South Africa argued that the proclamation would help efforts to reach a settlement as its representative opened the second day of hearings at the court in the Hague.

Vusimuzi Madonsela, South Africa’s ambassador to the Netherlands told the judges that “a clear legal characterization of the nature of Israel’s regime over the Palestinian people can only assist in remedying the ongoing delay and achieving a just settlement.”

Palestinian delegates asked the U.N.’s top court on Monday to declare Israel’s occupation of their territory illegal, adding that the advisory opinion of the court might help bring about a durable peace and a two-state solution.
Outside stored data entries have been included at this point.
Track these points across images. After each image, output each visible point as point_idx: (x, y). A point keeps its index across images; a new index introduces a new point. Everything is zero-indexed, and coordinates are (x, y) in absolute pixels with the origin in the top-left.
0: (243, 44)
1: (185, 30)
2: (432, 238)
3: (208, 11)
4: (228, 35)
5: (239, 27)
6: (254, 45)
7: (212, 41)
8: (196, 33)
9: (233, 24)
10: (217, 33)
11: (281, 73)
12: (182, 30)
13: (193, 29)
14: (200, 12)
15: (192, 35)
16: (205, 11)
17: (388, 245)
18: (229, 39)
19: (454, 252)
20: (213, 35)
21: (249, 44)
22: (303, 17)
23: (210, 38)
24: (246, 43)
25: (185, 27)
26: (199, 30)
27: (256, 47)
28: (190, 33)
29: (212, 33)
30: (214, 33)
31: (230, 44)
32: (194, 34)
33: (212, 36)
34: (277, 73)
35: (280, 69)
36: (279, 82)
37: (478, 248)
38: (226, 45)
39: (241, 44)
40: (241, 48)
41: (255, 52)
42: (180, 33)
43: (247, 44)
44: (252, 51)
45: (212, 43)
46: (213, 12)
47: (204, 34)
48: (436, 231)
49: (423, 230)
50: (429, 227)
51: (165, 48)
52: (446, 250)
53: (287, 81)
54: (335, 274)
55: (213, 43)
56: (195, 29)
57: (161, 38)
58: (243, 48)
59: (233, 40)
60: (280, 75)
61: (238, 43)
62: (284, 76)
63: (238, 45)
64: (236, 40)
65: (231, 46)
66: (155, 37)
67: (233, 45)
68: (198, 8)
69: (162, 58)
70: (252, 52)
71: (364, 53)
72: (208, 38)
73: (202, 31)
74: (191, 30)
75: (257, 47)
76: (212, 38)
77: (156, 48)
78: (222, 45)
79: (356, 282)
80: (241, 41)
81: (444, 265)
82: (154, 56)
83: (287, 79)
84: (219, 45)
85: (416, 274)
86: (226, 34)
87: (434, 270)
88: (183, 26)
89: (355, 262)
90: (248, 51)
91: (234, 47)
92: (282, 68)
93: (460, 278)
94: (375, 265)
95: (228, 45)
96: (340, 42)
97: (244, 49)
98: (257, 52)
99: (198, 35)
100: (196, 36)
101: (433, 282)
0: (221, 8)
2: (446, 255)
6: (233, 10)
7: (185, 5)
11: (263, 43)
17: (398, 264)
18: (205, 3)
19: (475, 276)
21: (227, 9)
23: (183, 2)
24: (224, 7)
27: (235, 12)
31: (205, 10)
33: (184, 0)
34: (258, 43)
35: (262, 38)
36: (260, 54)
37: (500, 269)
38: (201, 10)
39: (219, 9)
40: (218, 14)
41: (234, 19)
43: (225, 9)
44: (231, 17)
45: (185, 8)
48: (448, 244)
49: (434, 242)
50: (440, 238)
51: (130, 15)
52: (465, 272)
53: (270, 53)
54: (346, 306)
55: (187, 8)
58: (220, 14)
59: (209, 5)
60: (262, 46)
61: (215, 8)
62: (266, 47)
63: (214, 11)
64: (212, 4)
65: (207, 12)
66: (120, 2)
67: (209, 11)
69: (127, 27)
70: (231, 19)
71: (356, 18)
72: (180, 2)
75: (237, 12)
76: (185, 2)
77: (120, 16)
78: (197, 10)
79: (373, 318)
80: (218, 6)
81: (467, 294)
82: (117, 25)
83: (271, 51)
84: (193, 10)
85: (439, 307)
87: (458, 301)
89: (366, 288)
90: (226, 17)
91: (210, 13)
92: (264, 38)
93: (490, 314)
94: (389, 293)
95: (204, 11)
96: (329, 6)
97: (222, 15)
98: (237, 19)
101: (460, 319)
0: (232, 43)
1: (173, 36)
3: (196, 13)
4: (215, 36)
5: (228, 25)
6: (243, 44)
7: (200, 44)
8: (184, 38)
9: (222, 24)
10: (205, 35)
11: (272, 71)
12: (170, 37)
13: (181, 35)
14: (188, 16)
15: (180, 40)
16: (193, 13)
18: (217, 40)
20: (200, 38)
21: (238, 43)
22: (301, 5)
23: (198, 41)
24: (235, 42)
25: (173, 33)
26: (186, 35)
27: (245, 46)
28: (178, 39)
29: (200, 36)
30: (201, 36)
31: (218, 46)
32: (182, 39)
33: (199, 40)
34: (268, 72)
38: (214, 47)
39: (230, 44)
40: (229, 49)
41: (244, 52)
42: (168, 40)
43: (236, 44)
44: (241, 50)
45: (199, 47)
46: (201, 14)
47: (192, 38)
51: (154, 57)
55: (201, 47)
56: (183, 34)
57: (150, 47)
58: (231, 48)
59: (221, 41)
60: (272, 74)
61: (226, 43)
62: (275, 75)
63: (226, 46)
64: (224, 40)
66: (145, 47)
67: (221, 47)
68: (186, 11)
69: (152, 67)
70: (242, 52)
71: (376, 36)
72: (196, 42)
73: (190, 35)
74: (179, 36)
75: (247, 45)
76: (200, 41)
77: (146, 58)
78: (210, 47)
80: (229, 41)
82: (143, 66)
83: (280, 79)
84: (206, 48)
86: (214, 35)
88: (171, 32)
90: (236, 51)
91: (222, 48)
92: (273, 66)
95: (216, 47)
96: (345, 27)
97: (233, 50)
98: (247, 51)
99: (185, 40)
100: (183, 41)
Israel sent a written statement claiming that an advisory opinion would be detrimental to reaching a negotiated settlement with the Palestinians, despite not being present at the hearings.

The most recent wave of violence in Gaza, which was sparked by Hamas’s attacks on Israel on October 7, has exacerbated the region’s long-standing grievances and harmed attempts to find a peaceful solution.

The ICJ’s fifteen-member panel was tasked with “occupation, settlement and annexation … including measures aimed at altering the demographic composition, character and status of the Holy City of Jerusalem, and from its adoption of related discriminatory legislation and measures.”

It is anticipated that the judges will take about half a year to respond to the request, which also asks them to evaluate the implications of the occupation’s legal standing.